To find the correct distance, we need to consider the perpendicular lines that intersect the parallel lines.
Identify a point on either line: Let's choose the point (0, 3) on the line y = x + 3.
Find the equation of the perpendicular line: The slope of the parallel lines is 1, and its negative reciprocal is -1. So, the perpendicular line passing through (0, 3) will have a slope of -1 and an equation of the form:
y = -x + b
Substitute the point (0, 3) to find b:
3 = -0 + b
=> b = 3
Therefore, the equation of the perpendicular line is y = -x + 3.
Find the intersection point with the other parallel line: Solve the system of equations:
y = x + 1
y = -x + 3
Adding the equations, we get:
2y = 2
=> y = 1
Substituting y back into one of the equations, we find x = 0.
Therefore, the intersection point is (0, 1).
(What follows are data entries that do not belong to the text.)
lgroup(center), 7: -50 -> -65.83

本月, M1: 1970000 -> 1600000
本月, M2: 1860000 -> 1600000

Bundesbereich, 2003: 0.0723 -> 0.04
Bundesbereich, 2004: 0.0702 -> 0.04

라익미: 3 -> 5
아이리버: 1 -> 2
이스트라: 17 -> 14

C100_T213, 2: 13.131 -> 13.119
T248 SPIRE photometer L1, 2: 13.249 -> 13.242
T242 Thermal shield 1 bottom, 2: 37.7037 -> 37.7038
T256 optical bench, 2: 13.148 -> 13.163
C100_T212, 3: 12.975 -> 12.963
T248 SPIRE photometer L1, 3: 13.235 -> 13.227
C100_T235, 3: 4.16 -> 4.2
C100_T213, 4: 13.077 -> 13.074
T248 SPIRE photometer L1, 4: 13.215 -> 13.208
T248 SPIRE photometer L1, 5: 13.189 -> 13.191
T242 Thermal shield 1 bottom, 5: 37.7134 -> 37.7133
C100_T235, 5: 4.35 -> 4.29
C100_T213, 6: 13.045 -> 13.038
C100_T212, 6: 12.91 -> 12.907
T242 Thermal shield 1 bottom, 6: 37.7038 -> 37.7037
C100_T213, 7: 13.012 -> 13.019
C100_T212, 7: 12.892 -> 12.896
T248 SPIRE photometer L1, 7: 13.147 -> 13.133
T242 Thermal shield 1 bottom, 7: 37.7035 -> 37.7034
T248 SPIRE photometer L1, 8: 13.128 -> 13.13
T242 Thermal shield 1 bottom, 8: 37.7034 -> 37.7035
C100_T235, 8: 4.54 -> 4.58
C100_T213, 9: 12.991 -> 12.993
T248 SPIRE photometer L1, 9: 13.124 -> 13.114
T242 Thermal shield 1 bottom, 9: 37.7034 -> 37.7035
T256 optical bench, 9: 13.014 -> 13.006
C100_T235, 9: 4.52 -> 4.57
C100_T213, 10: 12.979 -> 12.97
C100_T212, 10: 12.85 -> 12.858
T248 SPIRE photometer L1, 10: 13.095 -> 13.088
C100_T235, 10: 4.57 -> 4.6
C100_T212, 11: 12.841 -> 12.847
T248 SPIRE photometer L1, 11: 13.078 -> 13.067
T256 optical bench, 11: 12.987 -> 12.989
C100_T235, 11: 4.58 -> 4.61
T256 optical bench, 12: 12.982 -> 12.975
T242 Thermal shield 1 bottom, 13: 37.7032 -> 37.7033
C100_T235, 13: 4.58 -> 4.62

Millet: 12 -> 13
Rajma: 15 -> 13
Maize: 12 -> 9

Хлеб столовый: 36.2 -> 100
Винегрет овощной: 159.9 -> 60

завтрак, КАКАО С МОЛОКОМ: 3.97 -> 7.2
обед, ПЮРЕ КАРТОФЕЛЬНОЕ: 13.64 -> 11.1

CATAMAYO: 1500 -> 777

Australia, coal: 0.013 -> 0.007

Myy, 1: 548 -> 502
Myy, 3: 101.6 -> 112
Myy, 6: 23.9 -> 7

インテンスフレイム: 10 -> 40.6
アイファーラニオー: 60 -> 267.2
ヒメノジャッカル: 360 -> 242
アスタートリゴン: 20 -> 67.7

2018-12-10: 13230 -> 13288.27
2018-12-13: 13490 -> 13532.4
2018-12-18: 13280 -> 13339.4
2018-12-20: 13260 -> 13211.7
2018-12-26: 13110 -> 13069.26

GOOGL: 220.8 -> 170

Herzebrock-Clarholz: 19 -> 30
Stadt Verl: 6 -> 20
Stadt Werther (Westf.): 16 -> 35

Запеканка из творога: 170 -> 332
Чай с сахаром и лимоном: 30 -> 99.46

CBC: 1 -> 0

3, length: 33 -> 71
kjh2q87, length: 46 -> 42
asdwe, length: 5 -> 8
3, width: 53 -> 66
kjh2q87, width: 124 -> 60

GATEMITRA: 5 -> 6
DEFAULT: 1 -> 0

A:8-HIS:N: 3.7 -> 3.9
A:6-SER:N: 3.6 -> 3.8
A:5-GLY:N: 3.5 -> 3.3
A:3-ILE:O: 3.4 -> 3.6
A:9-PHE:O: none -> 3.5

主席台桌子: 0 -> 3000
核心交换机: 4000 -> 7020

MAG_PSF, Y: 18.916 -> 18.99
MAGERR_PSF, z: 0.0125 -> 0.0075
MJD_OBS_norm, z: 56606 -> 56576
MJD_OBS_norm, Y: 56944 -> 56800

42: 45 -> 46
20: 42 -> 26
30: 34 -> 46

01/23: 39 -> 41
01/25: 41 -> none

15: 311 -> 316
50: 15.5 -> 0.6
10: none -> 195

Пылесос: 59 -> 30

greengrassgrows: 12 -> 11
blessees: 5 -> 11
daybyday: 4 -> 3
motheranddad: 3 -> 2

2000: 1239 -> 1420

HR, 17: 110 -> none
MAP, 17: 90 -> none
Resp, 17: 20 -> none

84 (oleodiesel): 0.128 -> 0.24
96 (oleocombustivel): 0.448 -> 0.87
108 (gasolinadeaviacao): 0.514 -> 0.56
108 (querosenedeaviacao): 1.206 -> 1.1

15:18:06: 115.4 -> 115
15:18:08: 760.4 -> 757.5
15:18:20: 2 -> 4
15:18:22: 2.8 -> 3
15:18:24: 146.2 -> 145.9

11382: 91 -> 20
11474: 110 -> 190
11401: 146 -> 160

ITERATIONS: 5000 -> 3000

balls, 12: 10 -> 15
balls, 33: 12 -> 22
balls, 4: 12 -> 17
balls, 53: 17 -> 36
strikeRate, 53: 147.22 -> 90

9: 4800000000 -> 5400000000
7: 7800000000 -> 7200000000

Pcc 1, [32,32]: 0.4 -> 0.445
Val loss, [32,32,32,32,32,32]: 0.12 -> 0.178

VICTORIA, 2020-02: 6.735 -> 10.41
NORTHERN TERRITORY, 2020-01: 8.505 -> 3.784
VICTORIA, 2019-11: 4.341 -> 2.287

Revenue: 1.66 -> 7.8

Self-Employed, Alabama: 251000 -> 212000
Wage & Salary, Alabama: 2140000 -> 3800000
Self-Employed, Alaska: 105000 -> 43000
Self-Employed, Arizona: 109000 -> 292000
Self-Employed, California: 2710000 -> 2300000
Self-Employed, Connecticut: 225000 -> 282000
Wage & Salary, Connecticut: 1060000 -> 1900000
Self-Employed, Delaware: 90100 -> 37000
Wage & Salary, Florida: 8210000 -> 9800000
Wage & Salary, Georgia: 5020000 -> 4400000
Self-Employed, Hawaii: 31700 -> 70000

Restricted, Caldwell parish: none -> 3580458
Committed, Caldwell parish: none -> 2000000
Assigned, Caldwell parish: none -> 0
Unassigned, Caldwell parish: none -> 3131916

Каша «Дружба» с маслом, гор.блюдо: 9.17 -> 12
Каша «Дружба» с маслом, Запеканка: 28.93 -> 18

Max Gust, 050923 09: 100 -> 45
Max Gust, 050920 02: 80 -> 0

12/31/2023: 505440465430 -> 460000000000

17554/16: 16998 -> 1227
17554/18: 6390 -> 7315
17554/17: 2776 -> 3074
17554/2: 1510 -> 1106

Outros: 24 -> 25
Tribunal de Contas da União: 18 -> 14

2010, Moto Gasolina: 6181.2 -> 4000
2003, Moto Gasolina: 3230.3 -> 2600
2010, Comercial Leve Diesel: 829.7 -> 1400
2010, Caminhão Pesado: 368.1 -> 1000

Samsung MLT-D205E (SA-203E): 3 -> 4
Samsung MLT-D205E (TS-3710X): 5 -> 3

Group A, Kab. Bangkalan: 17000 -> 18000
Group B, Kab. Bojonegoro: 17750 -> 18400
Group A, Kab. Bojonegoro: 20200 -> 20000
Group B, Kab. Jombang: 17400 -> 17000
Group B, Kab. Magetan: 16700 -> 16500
Calculate the distance: Now, we have the point (0, 3) on one line and the intersection point (0, 1) on the other line. The distance between these two points is simply the absolute difference of their y-coordinates:
|3 - 1| = 2
However, this is not the final answer. We need to consider that this line segment is not perpendicular to the parallel lines, and its length is a diagonal across the rectangle formed by the parallel lines and the perpendicular line.
Divide by the square root of 2 to find the perpendicular distance:
The diagonal of a square is longer than any side by a factor of the square root of 2. Therefore, to find the actual perpendicular distance between the parallel lines, we need to divide the length of the diagonal by the square root of 2:
2 / √2 ≈ 1.41 (rounded to the nearest hundredth)
Therefore, the distance between the parallel lines y = x + 3 and y = x + 1, rounded to the nearest hundredth, is 1.41 units.
Question
What is the distance between parallel lines y = x+3 and y=x+1, rounded to the nearest hundredth?